Breaking down barriers

The Philippine Star

Since arriving in the Philippines some two months ago I have met some inspiring women in many different walks of life. This includes prominent women in government and business, barangay leaders working to improve the livelihoods and resilience of their communities and mothers rebuilding the lives of their families in Tacloban.

International Women’s Day is a time to celebrate the achievements of these women. It is also a time to reflect on what more we can do to address persistent barriers to the realisation of full gender equality and women’s empowerment. We still have a long way to go and at times I find the pace of progress can be frustrating.

Breaking down these barriers to women’s advancement will yield strong results. A joint study by the International Labour Organization and Asian Development Bank estimates that up to USD47 billion is lost annually in the Asia-Pacific region due to women’s limited access to employment opportunities. So it makes economic sense to support women to reach their full potential.

The Australian Government recently launched a Gender Equality and Women’s Empowerment Strategy which emphasizes that empowering women and girls is critical to supporting economic growth, poverty reduction, development and security, particularly in the Asia Pacific region. 

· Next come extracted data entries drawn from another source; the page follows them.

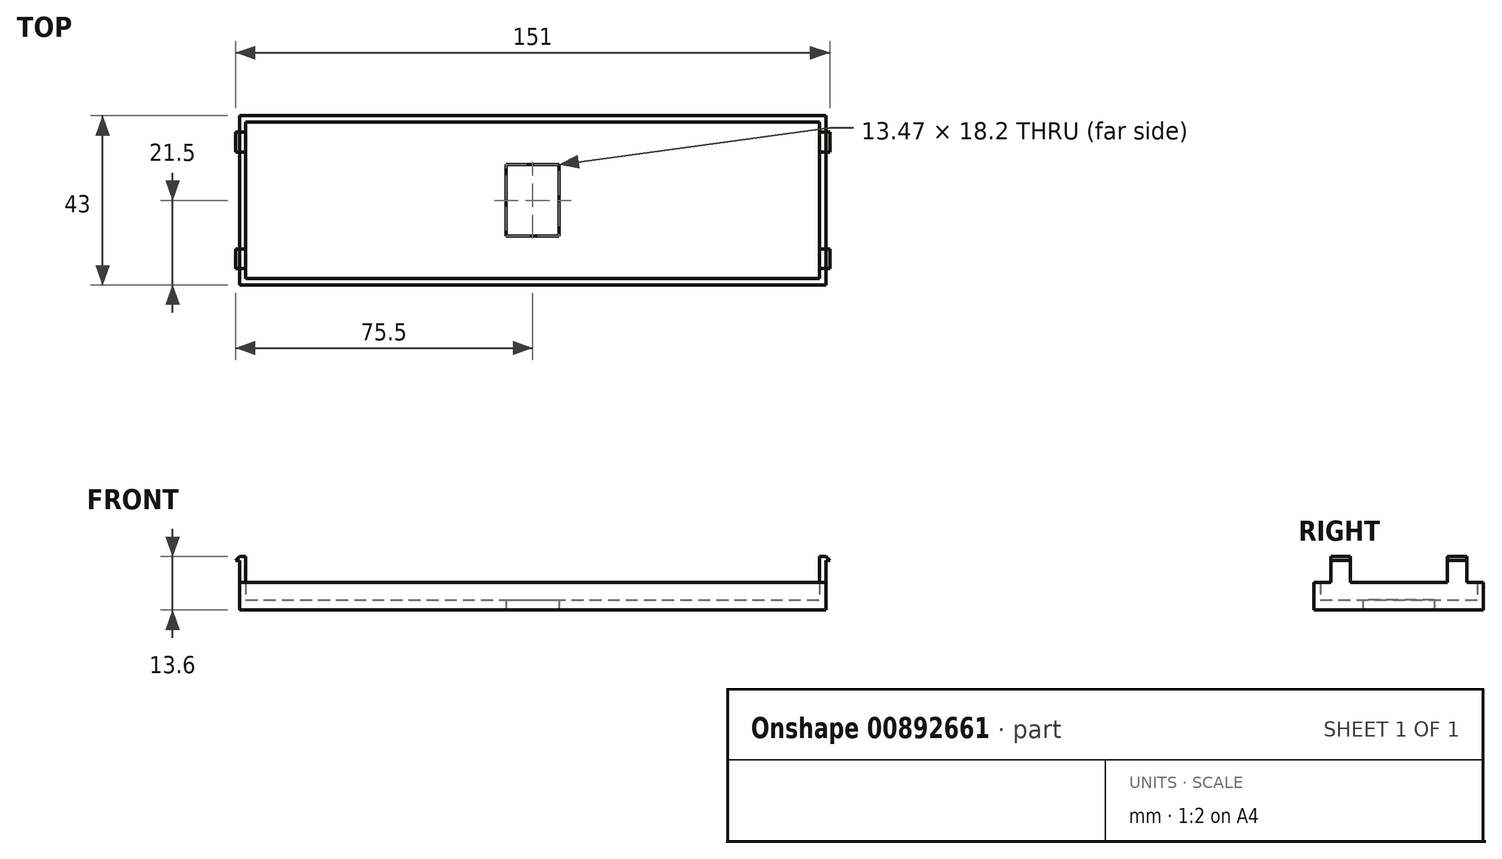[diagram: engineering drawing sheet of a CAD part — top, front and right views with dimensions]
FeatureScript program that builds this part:
annotation { "Feature Type Name" : "Feature", "Feature Type Description" : "" }
export const myFeature = defineFeature(function(context is Context, id is Id, definition is map)
    precondition{}
    {
        {
            var Q0;
            Q0=qCreatedBy(makeId("Top.planeOp"),FACE);
            var sketch = newSketch(context, id + "F0", { "sketchPlane" : qUnion([Q0])});
            skLineSegment(sketch, "E0", {"start": v(0, 0) * mm, "end": v(149, 0) * mm});
            skLineSegment(sketch, "E1", {"start": v(149, 0) * mm, "end": v(149, -43) * mm});
            skLineSegment(sketch, "E2", {"start": v(149, -43) * mm, "end": v(0, -43) * mm});
            skLineSegment(sketch, "E3", {"start": v(0, -43) * mm, "end": v(0, 0) * mm});
            skSolve(sketch);
        }
        {
            var Q0;
            Q0 = qSketchRegion(id + "F0", true);
            extrude(context, id + "F1", {"entities" : qUnion([Q0]), "depth" : 7 * mm, "offsetDistance" : 25 * mm});
        }
        {
            var Q0;
            Q0=makeQuery(id+"F1.opExtrude","CAP_FACE",FACE,{"disambiguationData":[OSD([sQuery(id+"F0.wireOp",EDGE,"E0"),sQuery(id+"F0.wireOp",EDGE,"E1"),sQuery(id+"F0.wireOp",EDGE,"E2"),sQuery(id+"F0.wireOp",EDGE,"E3")])],"isStart":false});
            shell(context, id + "F2", {"entities" : qUnion([Q0]), "thickness" : 1.6 * mm});
        }
        {
            var Q0;
            Q0=makeQuery(id+"F2.opShell","OFFSET_FACE",FACE,{"disambiguationData":[OSD([sQuery(id+"F0.wireOp",EDGE,"E0"),sQuery(id+"F0.wireOp",EDGE,"E1"),sQuery(id+"F0.wireOp",EDGE,"E2"),sQuery(id+"F0.wireOp",EDGE,"E3")])]});
            extrude(context, id + "F3", {"entities" : qUnion([Q0]), "operationType" : NewBodyOperationType.ADD, "depth" : 1 * mm, "offsetDistance" : 25 * mm});
        }
        {
            var Q0;
            Q0=makeQuery(id+"F1.opExtrude","CAP_FACE",FACE,{"disambiguationData":[OSD([sQuery(id+"F0.wireOp",EDGE,"E0"),sQuery(id+"F0.wireOp",EDGE,"E1"),sQuery(id+"F0.wireOp",EDGE,"E2"),sQuery(id+"F0.wireOp",EDGE,"E3")])],"isStart":false});
            var sketch = newSketch(context, id + "F4", { "sketchPlane" : qUnion([Q0])});
            skLineSegment(sketch, "E4", {"start": v(1.6, -4.2) * mm, "end": v(0, -4.2) * mm});
            skLineSegment(sketch, "E5", {"start": v(0, -4.2) * mm, "end": v(0, -9.2) * mm});
            skLineSegment(sketch, "E6", {"start": v(0, -9.2) * mm, "end": v(1.6, -9.2) * mm});
            skLineSegment(sketch, "E7", {"start": v(1.6, -9.2) * mm, "end": v(1.6, -4.2) * mm});
            skLineSegment(sketch, "E8", {"start": v(74.5, -1.6) * mm, "end": v(74.5, -47.8) * mm});
            skLineSegment(sketch, "E9.bottom", {"start": v(0, -38.8) * mm, "end": v(1.6, -38.8) * mm});
            skLineSegment(sketch, "E9.top", {"start": v(0, -33.8) * mm, "end": v(1.6, -33.8) * mm});
            skLineSegment(sketch, "E9.left", {"start": v(0, -38.8) * mm, "end": v(0, -33.8) * mm});
            skLineSegment(sketch, "E9.right", {"start": v(1.6, -38.8) * mm, "end": v(1.6, -33.8) * mm});
            skLineSegment(sketch, "E10.MirrorCS", {"start": v(147.4, -9.2) * mm, "end": v(147.4, -4.2) * mm});
            skLineSegment(sketch, "E11.MirrorCS", {"start": v(147.4, -4.2) * mm, "end": v(149, -4.2) * mm});
            skLineSegment(sketch, "E12.MirrorCS", {"start": v(149, -4.2) * mm, "end": v(149, -9.2) * mm});
            skLineSegment(sketch, "E13.MirrorCS", {"start": v(149, -9.2) * mm, "end": v(147.4, -9.2) * mm});
            skLineSegment(sketch, "E14.MirrorCS", {"start": v(149, -33.8) * mm, "end": v(147.4, -33.8) * mm});
            skLineSegment(sketch, "E15.MirrorCS", {"start": v(149, -38.8) * mm, "end": v(149, -33.8) * mm});
            skLineSegment(sketch, "E16.MirrorCS", {"start": v(147.4, -38.8) * mm, "end": v(147.4, -33.8) * mm});
            skLineSegment(sketch, "E17.MirrorCS", {"start": v(149, -38.8) * mm, "end": v(147.4, -38.8) * mm});
            skSolve(sketch);
        }
        {
            var Q0;
            Q0 = qSketchRegion(id + "F4", true);
            extrude(context, id + "F5", {"entities" : qUnion([Q0]), "operationType" : NewBodyOperationType.ADD, "depth" : 6.6 * mm, "offsetDistance" : 25 * mm});
        }
        {
            var Q0;
            Q0=makeQuery(id+"F5.boolean.opBoolean","MERGE",FACE,{"derivedFrom":[makeQuery(id+"F1.opExtrude","SWEPT_FACE",FACE,{"disambiguationData":[OSD([sQuery(id+"F0.wireOp",EDGE,"E3")])]}),makeQuery(id+"F5.opExtrude","SWEPT_FACE",FACE,{"disambiguationData":[OSD([sQuery(id+"F4.wireOp",EDGE,"E5")])]}),makeQuery(id+"F5.opExtrude","SWEPT_FACE",FACE,{"disambiguationData":[OSD([sQuery(id+"F4.wireOp",EDGE,"E9.left")])]})]});
            var sketch = newSketch(context, id + "F6", { "sketchPlane" : qUnion([Q0])});
            skLineSegment(sketch, "E18.bottom", {"start": v(4.2, 13.6) * mm, "end": v(9.2, 13.6) * mm});
            skLineSegment(sketch, "E18.top", {"start": v(4.2, 12.56) * mm, "end": v(9.2, 12.56) * mm});
            skLineSegment(sketch, "E18.left", {"start": v(4.2, 13.6) * mm, "end": v(4.2, 12.56) * mm});
            skLineSegment(sketch, "E18.right", {"start": v(9.2, 13.6) * mm, "end": v(9.2, 12.56) * mm});
            skLineSegment(sketch, "E19.bottom", {"start": v(33.8, 13.6) * mm, "end": v(38.8, 13.6) * mm});
            skLineSegment(sketch, "E19.top", {"start": v(33.8, 12.56) * mm, "end": v(38.8, 12.56) * mm});
            skLineSegment(sketch, "E19.left", {"start": v(33.8, 13.6) * mm, "end": v(33.8, 12.56) * mm});
            skLineSegment(sketch, "E19.right", {"start": v(38.8, 13.6) * mm, "end": v(38.8, 12.56) * mm});
            skSolve(sketch);
        }
        {
            var Q0;
            Q0 = qSketchRegion(id + "F6", true);
            extrude(context, id + "F7", {"entities" : qUnion([Q0]), "operationType" : NewBodyOperationType.ADD, "depth" : 1 * mm, "offsetDistance" : 25 * mm});
        }
        {
            var Q0;
            Q0=makeQuery(id+"F7.opExtrude","CAP_EDGE",EDGE,{"disambiguationData":[OSD([sQuery(id+"F6.wireOp",EDGE,"E18.bottom")])],"isStart":false});
            var Q1;
            Q1=makeQuery(id+"F7.opExtrude","CAP_EDGE",EDGE,{"disambiguationData":[OSD([sQuery(id+"F6.wireOp",EDGE,"E19.bottom")])],"isStart":false});
            chamfer(context, id + "F8", {"entities" : qUnion([Q0, Q1]), "width" : 1 * mm, "tangentPropagation" : true});
        }
        {
            var Q0;
            Q0=makeQuery(id+"F5.boolean.opBoolean","MERGE",FACE,{"derivedFrom":[makeQuery(id+"F1.opExtrude","SWEPT_FACE",FACE,{"disambiguationData":[OSD([sQuery(id+"F0.wireOp",EDGE,"E1")])]}),makeQuery(id+"F5.opExtrude","SWEPT_FACE",FACE,{"disambiguationData":[OSD([sQuery(id+"F4.wireOp",EDGE,"E12.MirrorCS")])]}),makeQuery(id+"F5.opExtrude","SWEPT_FACE",FACE,{"disambiguationData":[OSD([sQuery(id+"F4.wireOp",EDGE,"E15.MirrorCS")])]})]});
            var sketch = newSketch(context, id + "F9", { "sketchPlane" : qUnion([Q0])});
            skLineSegment(sketch, "E20.bottom", {"start": v(-38.8, 13.6) * mm, "end": v(-33.8, 13.6) * mm});
            skLineSegment(sketch, "E20.top", {"start": v(-38.8, 12.59) * mm, "end": v(-33.8, 12.59) * mm});
            skLineSegment(sketch, "E20.left", {"start": v(-38.8, 13.6) * mm, "end": v(-38.8, 12.59) * mm});
            skLineSegment(sketch, "E20.right", {"start": v(-33.8, 13.6) * mm, "end": v(-33.8, 12.59) * mm});
            skLineSegment(sketch, "E21.bottom", {"start": v(-9.2, 13.6) * mm, "end": v(-4.2, 13.6) * mm});
            skLineSegment(sketch, "E21.top", {"start": v(-9.2, 12.59) * mm, "end": v(-4.2, 12.59) * mm});
            skLineSegment(sketch, "E21.left", {"start": v(-9.2, 13.6) * mm, "end": v(-9.2, 12.59) * mm});
            skLineSegment(sketch, "E21.right", {"start": v(-4.2, 13.6) * mm, "end": v(-4.2, 12.59) * mm});
            skSolve(sketch);
        }
        {
            var Q0;
            Q0 = qSketchRegion(id + "F9", true);
            extrude(context, id + "F10", {"entities" : qUnion([Q0]), "operationType" : NewBodyOperationType.ADD, "depth" : 1 * mm, "offsetDistance" : 25 * mm});
        }
        {
            var Q0;
            Q0=makeQuery(id+"F10.opExtrude","CAP_EDGE",EDGE,{"disambiguationData":[OSD([sQuery(id+"F9.wireOp",EDGE,"E20.bottom")])],"isStart":false});
            var Q1;
            Q1=makeQuery(id+"F10.opExtrude","CAP_EDGE",EDGE,{"disambiguationData":[OSD([sQuery(id+"F9.wireOp",EDGE,"E21.bottom")])],"isStart":false});
            chamfer(context, id + "F11", {"entities" : qUnion([Q0, Q1]), "width" : 1 * mm, "tangentPropagation" : true});
        }
        {
            var Q0;
            Q0=makeQuery(id+"F1.opExtrude","CAP_FACE",FACE,{"disambiguationData":[OSD([sQuery(id+"F0.wireOp",EDGE,"E0"),sQuery(id+"F0.wireOp",EDGE,"E1"),sQuery(id+"F0.wireOp",EDGE,"E2"),sQuery(id+"F0.wireOp",EDGE,"E3")])],"isStart":true});
            var sketch = newSketch(context, id + "F12", { "sketchPlane" : qUnion([Q0])});
            skLineSegment(sketch, "E22", {"start": v(74.5, 43) * mm, "end": v(74.5, 0) * mm});
            skLineSegment(sketch, "E23", {"start": v(0, 21.5) * mm, "end": v(149, 21.5) * mm});
            skLineSegment(sketch, "E24.bottom", {"start": v(81.24, 30.6) * mm, "end": v(67.76, 30.6) * mm});
            skLineSegment(sketch, "E24.top", {"start": v(81.24, 12.4) * mm, "end": v(67.76, 12.4) * mm});
            skLineSegment(sketch, "E24.left", {"start": v(81.24, 30.6) * mm, "end": v(81.24, 12.4) * mm});
            skLineSegment(sketch, "E24.right", {"start": v(67.76, 30.6) * mm, "end": v(67.76, 12.4) * mm});
            skPoint(sketch, "E24.middle", {"position": v(74.5, 21.5) * mm});
            skSolve(sketch);
        }
        {
            var Q0;
            Q0 = qSketchRegion(id + "F12", true);
            extrude(context, id + "F13", {"entities" : qUnion([Q0]), "operationType" : NewBodyOperationType.REMOVE, "oppositeDirection" : true, "depth" : 25 * mm, "offsetDistance" : 25 * mm});
        }
    });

The Strategy, the first of its kind for Australia, will drive progress in three key areas: ending violence against women and girls; women’s economic empowerment; and women’s participation in leadership and peacebuilding. The Government has set an ambitious target that 80 percent of our development assistance must effectively promote gender equality.

I am very pleased that Australia is well on track to meet this target in the Philippines. Australia’s support for education reform in the Philippines has provided scholarships and training to female teachers. We have ensured that the hundreds of classrooms and daycare centres we have constructed have separate female toilets, an important factor in reducing absenteeism. We are working with the UN to reduce maternal and newborn deaths, and increase family planning in Mindanao and Quezon City. We are supporting women’s involvement in the peace process in Mindanao. We provide dignity kits to women who have been affected by natural disasters.

I am delighted on International Women’s Day to open a trade fair in partnership with SM Cares featuring the work of Filipina entrepreneurs whose businesses have been supported through grants from the Australian Embassy’s Direct Aid Program. Our Direct Aid Program provides small grants to disadvantaged and marginalized groups and many women’s groups and businesses have benefitted over the years.

I encourage you to visit SM Aura to see for yourselves the intricate and skillful work of these women. Australia’s assistance has helped these women improve the quality of their goods, allowing them to grow their businesses and reach new markets. This has increased their household incomes so that they can better provide education and food to children.

One of the most rewarding experiences I have had since taking up my role was opening a daycare centre funded by Australia in a small community in Leyte. I know from personal experience that safe, affordable and happy childcare is fundamental to the empowerment of women. To see the excited, enthusiastic faces of the children as they moved into their new class room for the first time was unforgettable.

I look forward to many more such experiences as Australia and the Philippines work together to improve the lives of women and girls so that they can fulfil their amazing potential.